Editorial: NJ-STEP Prison Scholarship Program Transforms Lives

Editorial: NJ-STEP Prison Scholarship Program Transforms Lives

By Times of Trenton Editorial Board

Amid all the reports of diminishing opportunity for urban youth, increasing rates of arrests, and frustrating levels of recidivism is an encouraging program at the Albert C. Wagner Youth Correctional Facility in Bordentown.

Part of the New Jersey Scholarship and Transformative Education in Prisons Consortium, the program allows certain inmates in seven corrections facilities across the state to take classes for college credit, as Bridget Clerkin reported this week in The Times. Once the inmates are released, their credits are redeemable at Mercer County Community College, Rutgers University, and several other state institutions.

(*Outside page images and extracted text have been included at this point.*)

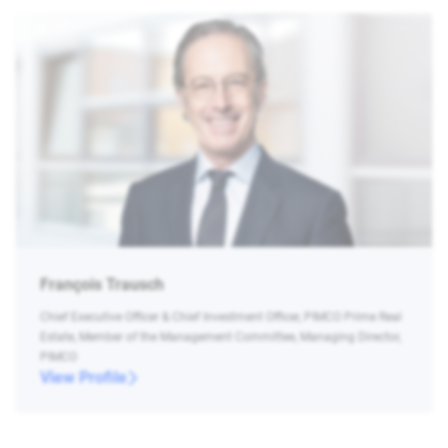
François Trausch
Chief Executive Officer & Chief Investment Officer, PIMCO Prime Real
Estate, Member of the Management Committee, Managing Director,
PIMCO
View Profile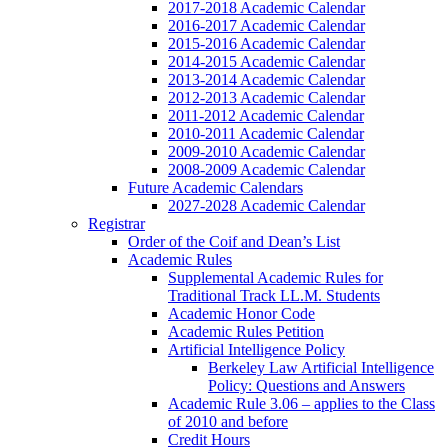
2017-2018 Academic Calendar
2016-2017 Academic Calendar
2015-2016 Academic Calendar
2014-2015 Academic Calendar
2013-2014 Academic Calendar
2012-2013 Academic Calendar
2011-2012 Academic Calendar
2010-2011 Academic Calendar
2009-2010 Academic Calendar
2008-2009 Academic Calendar
Future Academic Calendars
2027-2028 Academic Calendar
Registrar
Order of the Coif and Dean’s List
Academic Rules
Supplemental Academic Rules for
Traditional Track LL.M. Students
Academic Honor Code
Academic Rules Petition
Artificial Intelligence Policy
Berkeley Law Artificial Intelligence
Policy: Questions and Answers
Academic Rule 3.06 – applies to the Class
of 2010 and before
Credit Hours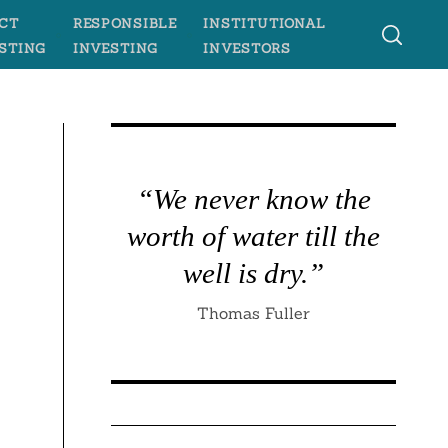
CT
RESPONSIBLE
INSTITUTIONAL
STING
INVESTING
INVESTORS
“We never know the
worth of water till the
well is dry.”
Thomas Fuller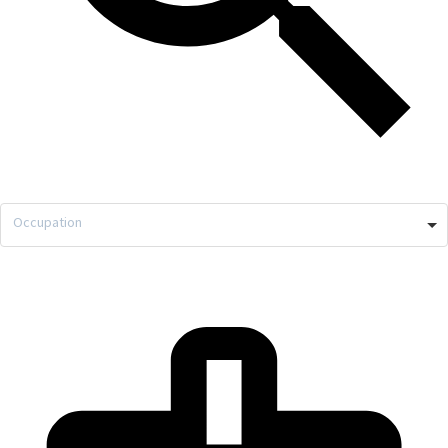
Occupation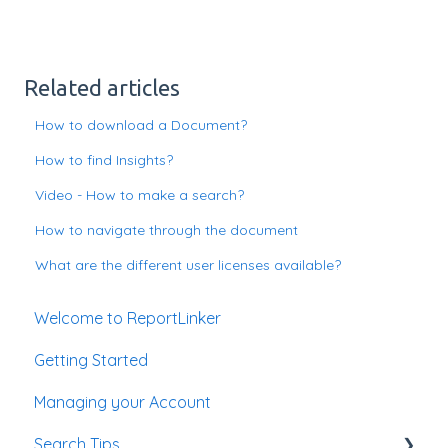
Related articles
How to download a Document?
How to find Insights?
Video - How to make a search?
How to navigate through the document
What are the different user licenses available?
Welcome to ReportLinker
Getting Started
Managing your Account
Search Tips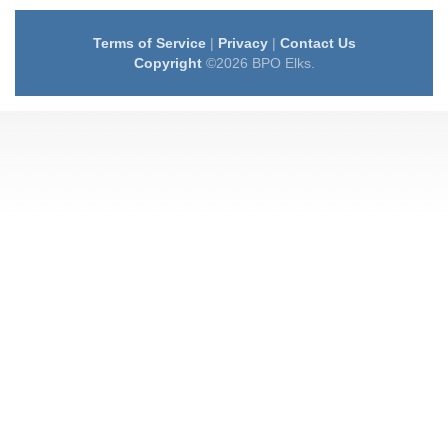
Terms of Service
|
Privacy
|
Contact Us
Copyright
©2026 BPO Elks.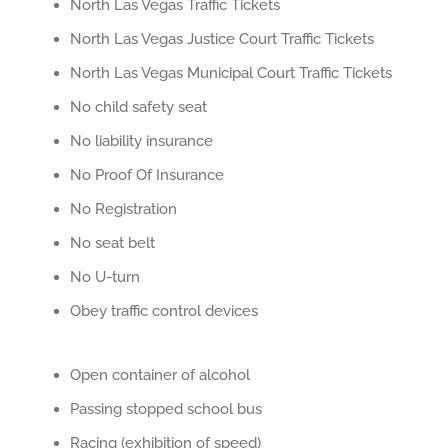
North Las Vegas Traffic Tickets
North Las Vegas Justice Court Traffic Tickets
North Las Vegas Municipal Court Traffic Tickets
No child safety seat
No liability insurance
No Proof Of Insurance
No Registration
No seat belt
No U-turn
Obey traffic control devices
Open container of alcohol
Passing stopped school bus
Racing (exhibition of speed)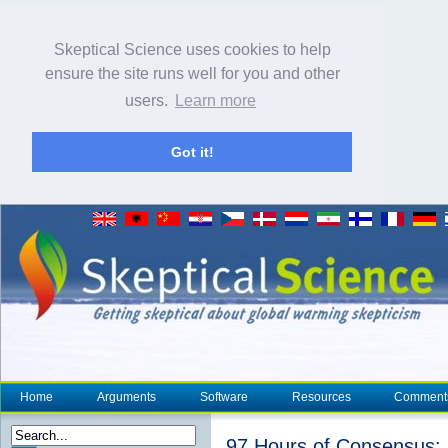
Skeptical Science uses cookies to help
ensure the site runs well for you and other
users.
Learn more
Got it!
Home
Arguments
Software
Resources
Comment
97 Hours of Consensus: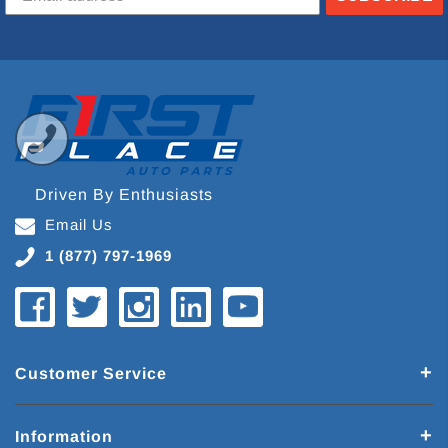
Driven By Enthusiasts
Email Us
1 (877) 797-1969
Customer Service
Information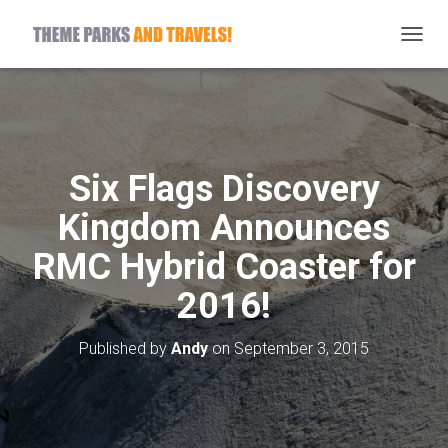
T
O
G
G
L
E
N
Six Flags Discovery
A
V
Kingdom Announces
I
G
RMC Hybrid Coaster for
A
T
2016!
I
O
N
Published by
Andy
on
September 3, 2015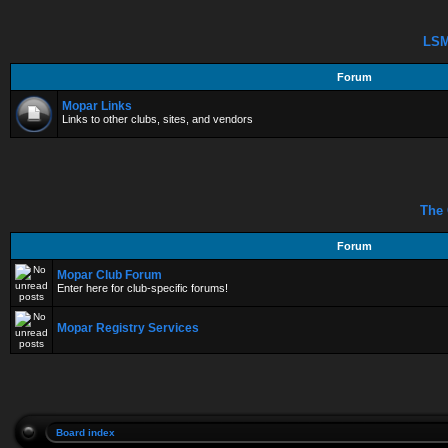
LSM
Forum
Mopar Links
Links to other clubs, sites, and vendors
The 
Forum
Mopar Club Forum
Enter here for club-specific forums!
Mopar Registry Services
Board index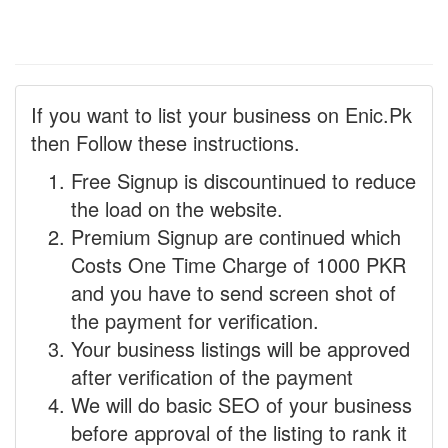
If you want to list your business on Enic.Pk
then Follow these instructions.
Free Signup is discountinued to reduce
the load on the website.
Premium Signup are continued which
Costs One Time Charge of 1000 PKR
and you have to send screen shot of
the payment for verification.
Your business listings will be approved
after verification of the payment
We will do basic SEO of your business
before approval of the listing to rank it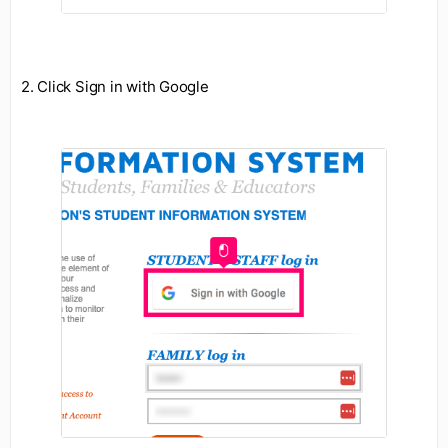
2. Click Sign in with Google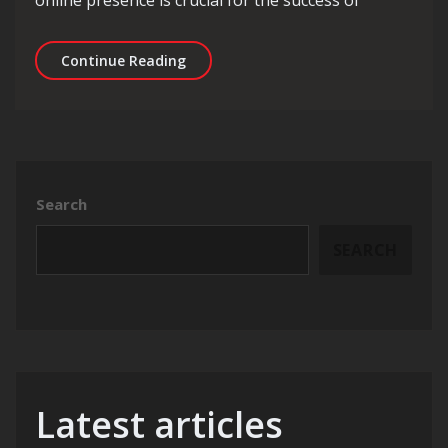
Unlocking Business Growth: Maximisi
Continue Reading
Search
SEARCH
Latest articles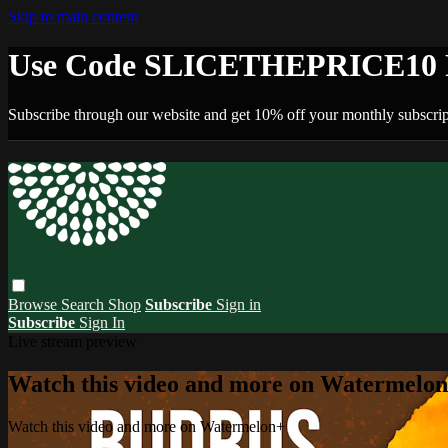
Skip to main content
Use Code SLICETHEPRICE10 F
Subscribe through our website and get 10% off your monthly subscrip
Browse
Search
Shop
Subscribe
Sign in
Subscribe
Sign In
Live stream preview
Watch this video and more on Watermelo
Watch this video and more on Watermelon+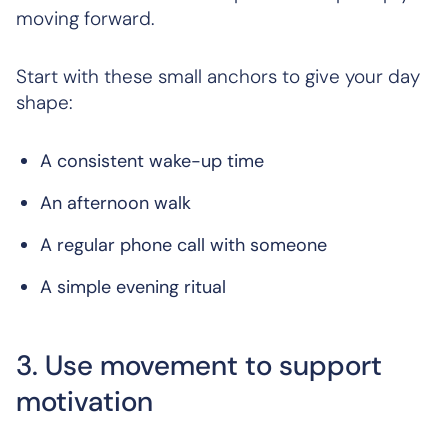
moving forward.
Start with these small anchors to give your day
shape:
A consistent wake-up time
An afternoon walk
A regular phone call with someone
A simple evening ritual
3. Use movement to support
motivation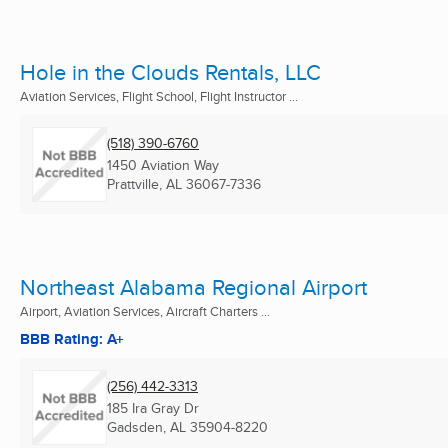
Hole in the Clouds Rentals, LLC
Aviation Services, Flight School, Flight Instructor ...
(518) 390-6760
1450 Aviation Way
Prattville, AL
36067-7336
Northeast Alabama Regional Airport
Airport, Aviation Services, Aircraft Charters ...
BBB Rating: A+
(256) 442-3313
185 Ira Gray Dr
Gadsden, AL
35904-8220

It sounds like a good idea on paper.

In application, as Clerkin reported, it’s positively extraordinary.

Young inmates were eager to discuss the reading from the course on medieval history with their teacher, Celia Chazelle, a professor at The College of New Jersey. It was Chazelle, in conjunction with the state Department of Corrections, who pioneered the NJ-STEP initiative.

During a recent class, sculpture, Abelard and Heloise — star-crossed lovers and denizens of the Middle Ages – and the grave of The Doors’ Jim Morrison wound their way into a conversation about Paris and its landmarks.

Later in the class, there was a discussion about the essence of work. That’s a subject very much at the forefront of the NJ-STEP initiative.